Plain-text document sources
____

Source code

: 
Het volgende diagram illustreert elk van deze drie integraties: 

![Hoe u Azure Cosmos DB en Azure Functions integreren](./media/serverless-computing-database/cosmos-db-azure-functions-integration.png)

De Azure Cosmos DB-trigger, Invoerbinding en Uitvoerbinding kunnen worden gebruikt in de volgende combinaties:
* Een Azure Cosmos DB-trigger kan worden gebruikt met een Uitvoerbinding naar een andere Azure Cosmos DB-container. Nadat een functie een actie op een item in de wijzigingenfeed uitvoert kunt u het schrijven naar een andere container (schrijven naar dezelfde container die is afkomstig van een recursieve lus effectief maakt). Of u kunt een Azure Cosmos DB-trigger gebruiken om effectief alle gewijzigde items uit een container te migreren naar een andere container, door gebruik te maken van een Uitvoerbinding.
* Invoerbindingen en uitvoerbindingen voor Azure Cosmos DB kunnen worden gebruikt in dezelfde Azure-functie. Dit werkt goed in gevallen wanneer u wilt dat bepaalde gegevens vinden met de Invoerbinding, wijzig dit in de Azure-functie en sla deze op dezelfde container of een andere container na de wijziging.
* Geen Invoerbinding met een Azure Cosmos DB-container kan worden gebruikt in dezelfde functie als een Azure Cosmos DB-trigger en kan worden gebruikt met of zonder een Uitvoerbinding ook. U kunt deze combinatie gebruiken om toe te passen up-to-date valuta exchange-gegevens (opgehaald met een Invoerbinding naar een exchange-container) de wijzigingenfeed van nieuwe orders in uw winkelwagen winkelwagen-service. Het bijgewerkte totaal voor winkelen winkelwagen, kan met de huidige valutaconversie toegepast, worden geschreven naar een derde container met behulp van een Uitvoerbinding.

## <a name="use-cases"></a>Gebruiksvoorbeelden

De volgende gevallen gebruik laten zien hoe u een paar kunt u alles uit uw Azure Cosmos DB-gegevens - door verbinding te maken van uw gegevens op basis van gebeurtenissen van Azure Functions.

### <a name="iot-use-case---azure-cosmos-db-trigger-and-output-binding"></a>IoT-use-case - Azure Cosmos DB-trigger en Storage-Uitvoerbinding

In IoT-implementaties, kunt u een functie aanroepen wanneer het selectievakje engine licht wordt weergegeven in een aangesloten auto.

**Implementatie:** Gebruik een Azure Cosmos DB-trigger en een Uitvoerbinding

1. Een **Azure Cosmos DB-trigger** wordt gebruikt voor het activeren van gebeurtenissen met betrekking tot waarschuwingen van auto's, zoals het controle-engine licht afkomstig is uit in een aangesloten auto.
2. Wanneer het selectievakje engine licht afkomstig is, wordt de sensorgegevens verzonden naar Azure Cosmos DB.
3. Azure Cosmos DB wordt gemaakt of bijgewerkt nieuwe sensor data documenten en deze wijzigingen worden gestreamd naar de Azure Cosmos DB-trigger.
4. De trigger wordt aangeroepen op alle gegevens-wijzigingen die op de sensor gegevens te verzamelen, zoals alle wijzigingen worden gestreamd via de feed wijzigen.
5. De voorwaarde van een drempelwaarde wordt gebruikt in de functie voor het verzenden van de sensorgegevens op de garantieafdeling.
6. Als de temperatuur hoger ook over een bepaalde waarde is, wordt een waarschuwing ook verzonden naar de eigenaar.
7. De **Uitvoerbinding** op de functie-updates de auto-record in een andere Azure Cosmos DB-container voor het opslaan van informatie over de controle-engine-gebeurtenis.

____

TASK DIRECTIONS:
A word-for-word copy of all the entries is required.

SOLUTION:
Source code

: 
Het volgende diagram illustreert elk van deze drie integraties: 

![Hoe u Azure Cosmos DB en Azure Functions integreren](./media/serverless-computing-database/cosmos-db-azure-functions-integration.png)

De Azure Cosmos DB-trigger, Invoerbinding en Uitvoerbinding kunnen worden gebruikt in de volgende combinaties:
* Een Azure Cosmos DB-trigger kan worden gebruikt met een Uitvoerbinding naar een andere Azure Cosmos DB-container. Nadat een functie een actie op een item in de wijzigingenfeed uitvoert kunt u het schrijven naar een andere container (schrijven naar dezelfde container die is afkomstig van een recursieve lus effectief maakt). Of u kunt een Azure Cosmos DB-trigger gebruiken om effectief alle gewijzigde items uit een container te migreren naar een andere container, door gebruik te maken van een Uitvoerbinding.
* Invoerbindingen en uitvoerbindingen voor Azure Cosmos DB kunnen worden gebruikt in dezelfde Azure-functie. Dit werkt goed in gevallen wanneer u wilt dat bepaalde gegevens vinden met de Invoerbinding, wijzig dit in de Azure-functie en sla deze op dezelfde container of een andere container na de wijziging.
* Geen Invoerbinding met een Azure Cosmos DB-container kan worden gebruikt in dezelfde functie als een Azure Cosmos DB-trigger en kan worden gebruikt met of zonder een Uitvoerbinding ook. U kunt deze combinatie gebruiken om toe te passen up-to-date valuta exchange-gegevens (opgehaald met een Invoerbinding naar een exchange-container) de wijzigingenfeed van nieuwe orders in uw winkelwagen winkelwagen-service. Het bijgewerkte totaal voor winkelen winkelwagen, kan met de huidige valutaconversie toegepast, worden geschreven naar een derde container met behulp van een Uitvoerbinding.

## <a name="use-cases"></a>Gebruiksvoorbeelden

De volgende gevallen gebruik laten zien hoe u een paar kunt u alles uit uw Azure Cosmos DB-gegevens - door verbinding te maken van uw gegevens op basis van gebeurtenissen van Azure Functions.

### <a name="iot-use-case---azure-cosmos-db-trigger-and-output-binding"></a>IoT-use-case - Azure Cosmos DB-trigger en Storage-Uitvoerbinding

In IoT-implementaties, kunt u een functie aanroepen wanneer het selectievakje engine licht wordt weergegeven in een aangesloten auto.

**Implementatie:** Gebruik een Azure Cosmos DB-trigger en een Uitvoerbinding

1. Een **Azure Cosmos DB-trigger** wordt gebruikt voor het activeren van gebeurtenissen met betrekking tot waarschuwingen van auto's, zoals het controle-engine licht afkomstig is uit in een aangesloten auto.
2. Wanneer het selectievakje engine licht afkomstig is, wordt de sensorgegevens verzonden naar Azure Cosmos DB.
3. Azure Cosmos DB wordt gemaakt of bijgewerkt nieuwe sensor data documenten en deze wijzigingen worden gestreamd naar de Azure Cosmos DB-trigger.
4. De trigger wordt aangeroepen op alle gegevens-wijzigingen die op de sensor gegevens te verzamelen, zoals alle wijzigingen worden gestreamd via de feed wijzigen.
5. De voorwaarde van een drempelwaarde wordt gebruikt in de functie voor het verzenden van de sensorgegevens op de garantieafdeling.
6. Als de temperatuur hoger ook over een bepaalde waarde is, wordt een waarschuwing ook verzonden naar de eigenaar.
7. De **Uitvoerbinding** op de functie-updates de auto-record in een andere Azure Cosmos DB-container voor het opslaan van informatie over de controle-engine-gebeurtenis.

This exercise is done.